I complained to Hamburg government a while back about people not picking up after their dogs. And got zero response. All that stuff left all over the ground can't be healthy. We seem to be the only responsible dog owners.
07:18 June 8, 2011 by harcourt
The authorities do not make too much of the fact that (they say )70% of cases are women. As a layman I would have thought this was an important factor. Not as they sometimes mention about male/female vulnerability to infections, no, - more I would think about eating habits, venues where women might eat( without their children) rather than men etc. Just a thought.
09:44 June 23, 2011 by justmecookin
Citing E. coli bacteria, Russia bans food products from 300 German companies

By Associated Press, Published: June 22

MOSCOW - Russian regulators are introducing a ban on meat and milk products from some 300 German companies, citing concern about E. coli.

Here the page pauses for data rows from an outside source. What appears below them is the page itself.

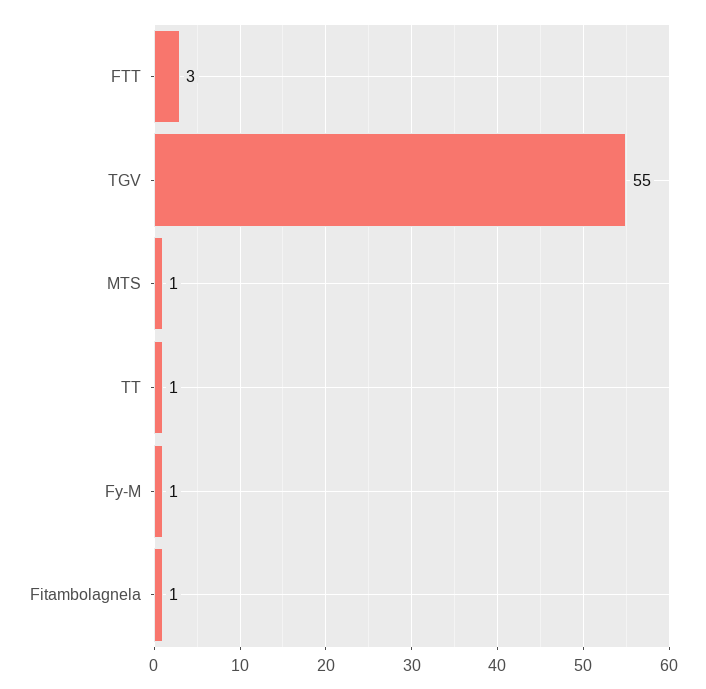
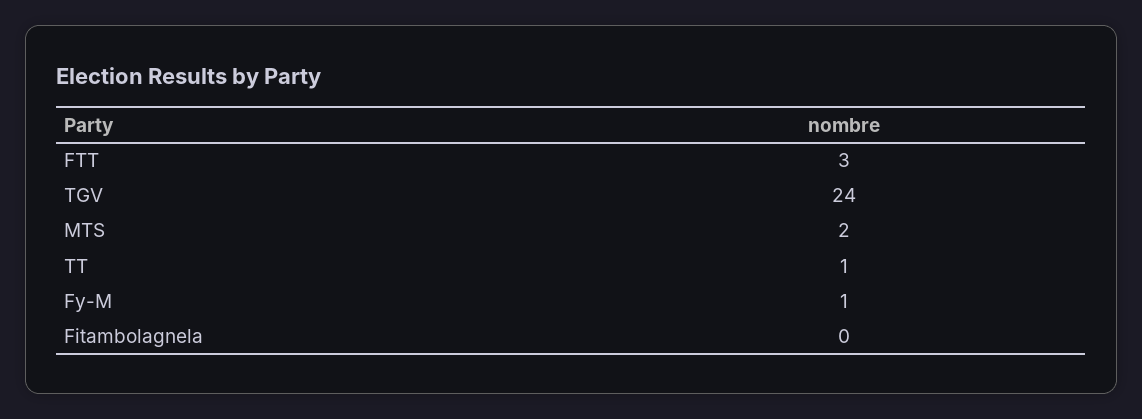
  {
    "FTT": 3,
-   "TGV": 55,
+   "TGV": 24,
-   "MTS": 1,
+   "MTS": 2,
    "TT": 1,
    "Fy-M": 1,
-   "Fitambolagnela": 1
+   "Fitambolagnela": 0
  }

The statement by the agricultural oversight agency Rosselkhoznadzor did not identify the companies but said the ban will begin Monday.

The agency¦#39;s chief, Sergei Dankvert, told the Interfax news agency Wednesday that the ban follows inspections of German imports that found bacteria related to E. coli.

Recently, an E. coli outbreak killed 39 people and infected more than 3,500, most in Germany, and it was traced to sprouts from a farm there. Russia responded by imposing a ban on imports of vegetables from the EU, which it lifted Wednesday.

Russia seems to believe that E. coli outbreak is now affecting German meat and milk products.